- [Page text]
To enforce control over human resource costs, it is necessary to develop worksheets on each cost element, duly grouping these under different cost heads. Decisions on cost control need to be weighed in terms of lost opportunity for employee motivation and consequent loss of productivity. To understand the trend of HR costs, ratio analysis can be done from the data collected from the spreadsheet.

- [Data section]
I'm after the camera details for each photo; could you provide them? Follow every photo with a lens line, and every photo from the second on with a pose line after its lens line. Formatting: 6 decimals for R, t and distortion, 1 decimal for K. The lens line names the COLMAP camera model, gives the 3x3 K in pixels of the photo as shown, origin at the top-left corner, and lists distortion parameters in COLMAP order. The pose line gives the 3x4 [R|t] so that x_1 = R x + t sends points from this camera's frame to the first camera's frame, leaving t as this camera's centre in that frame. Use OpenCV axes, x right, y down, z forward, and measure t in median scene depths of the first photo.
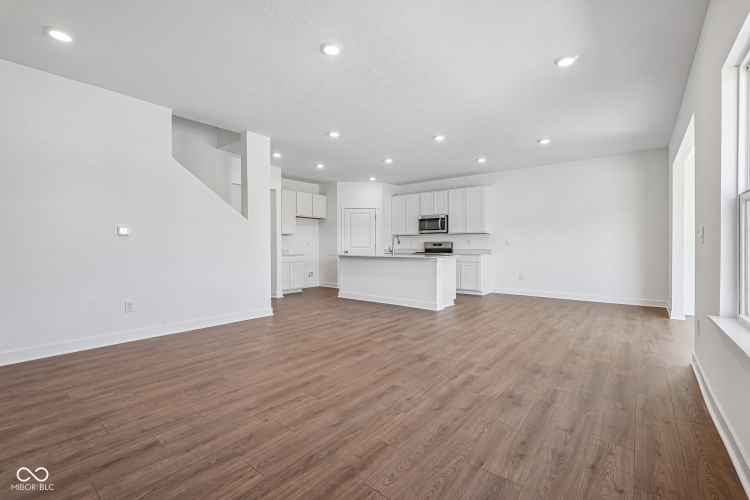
lens RADIAL K [[329.7, 0, 374.5], [0, 329.7, 252.1], [0, 0, 1]] dist [-0.007033, 0.003507]
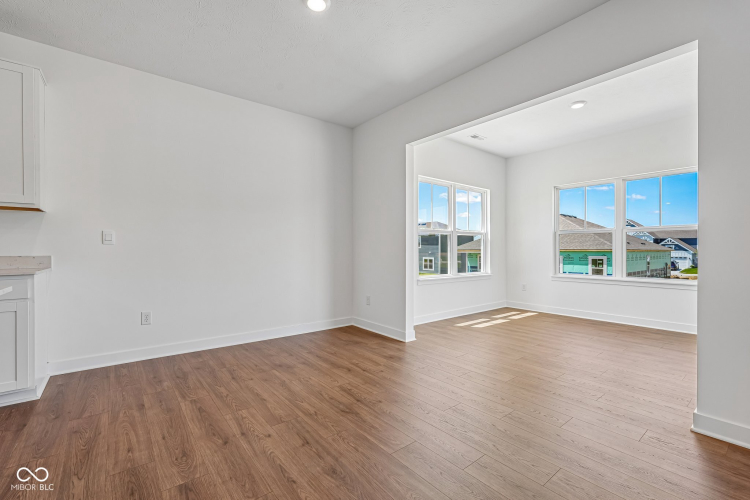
lens RADIAL K [[329.7, 0, 378.1], [0, 329.7, 250.0], [0, 0, 1]] dist [-0.007033, 0.003507]
pose [[0.204705, 0.002030, 0.978822, 0.071698], [0.011983, 0.999918, -0.004580, -0.008012], [-0.978750, 0.012666, 0.204664, 0.536809]]
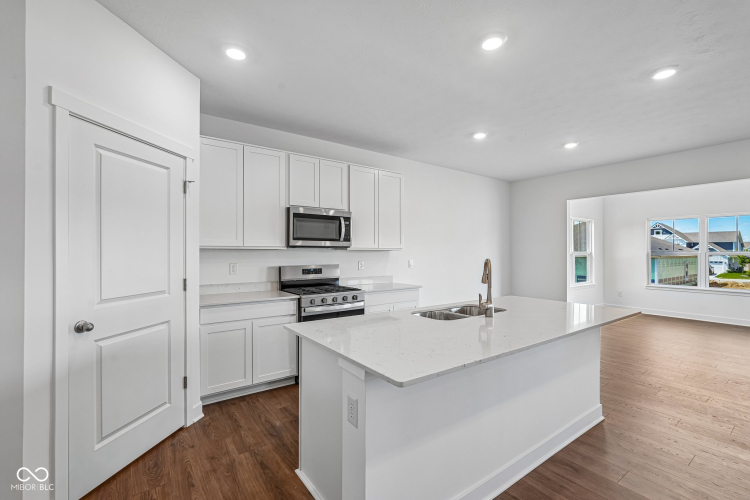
lens RADIAL K [[329.7, 0, 381.8], [0, 329.7, 253.9], [0, 0, 1]] dist [-0.007033, 0.003507]
pose [[0.247494, -0.002907, 0.968885, -0.249836], [0.009139, 0.999958, 0.000665, -0.047597], [-0.968846, 0.008690, 0.247510, 0.803751]]
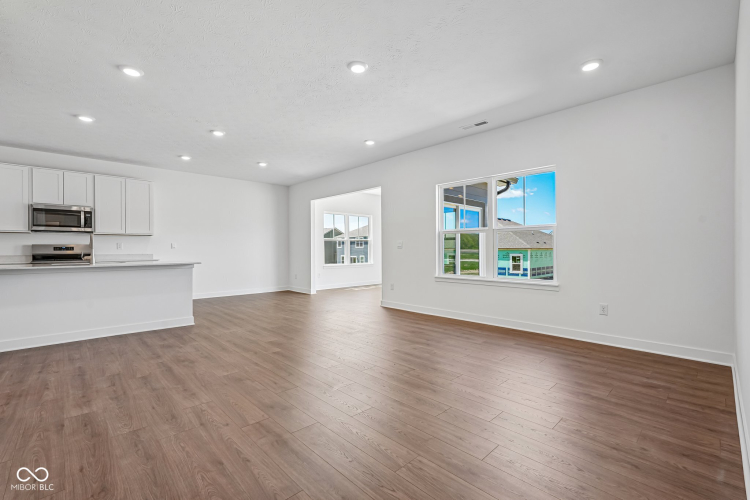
lens RADIAL K [[329.7, 0, 373.9], [0, 329.7, 249.4], [0, 0, 1]] dist [-0.007033, 0.003507]
pose [[0.139279, 0.001789, 0.990252, -0.405831], [0.020435, 0.999780, -0.004681, -0.004287], [-0.990042, 0.020888, 0.139212, 0.272233]]
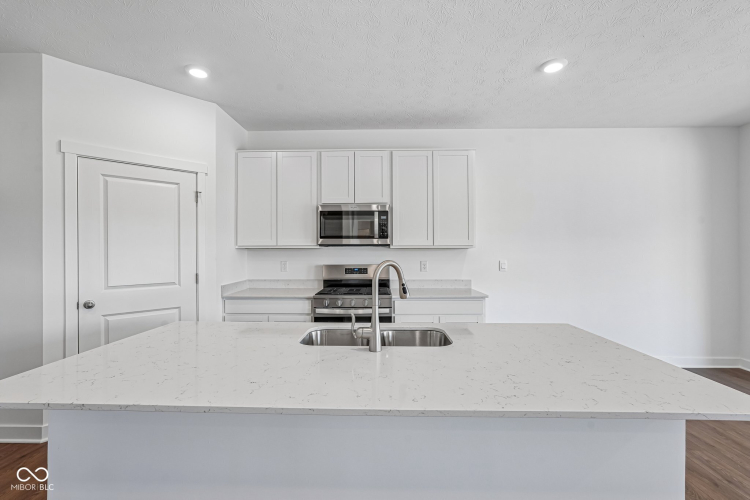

- [Using the information]
[A] List every word that comes directly after the word "cost" in the paragraph on human resource costs.
[B] Say whether each statement agrees with the paragraph on human resource costs, giving yes or no and quoting the deciding words: (i) Worksheets are to be developed for each cost element. (ii) Decisions on cost control are to be weighed only against direct financial savings. (iii) Ratio analysis can use data collected from the spreadsheet.

- [Solution list]
[A] element, heads, control

[B]
(i) Yes: "develop worksheets on each cost element"
(ii) No: "need to be weighed in terms of lost opportunity for employee motivation and consequent loss of productivity"
(iii) Yes: "ratio analysis can be done from the data collected from the spreadsheet"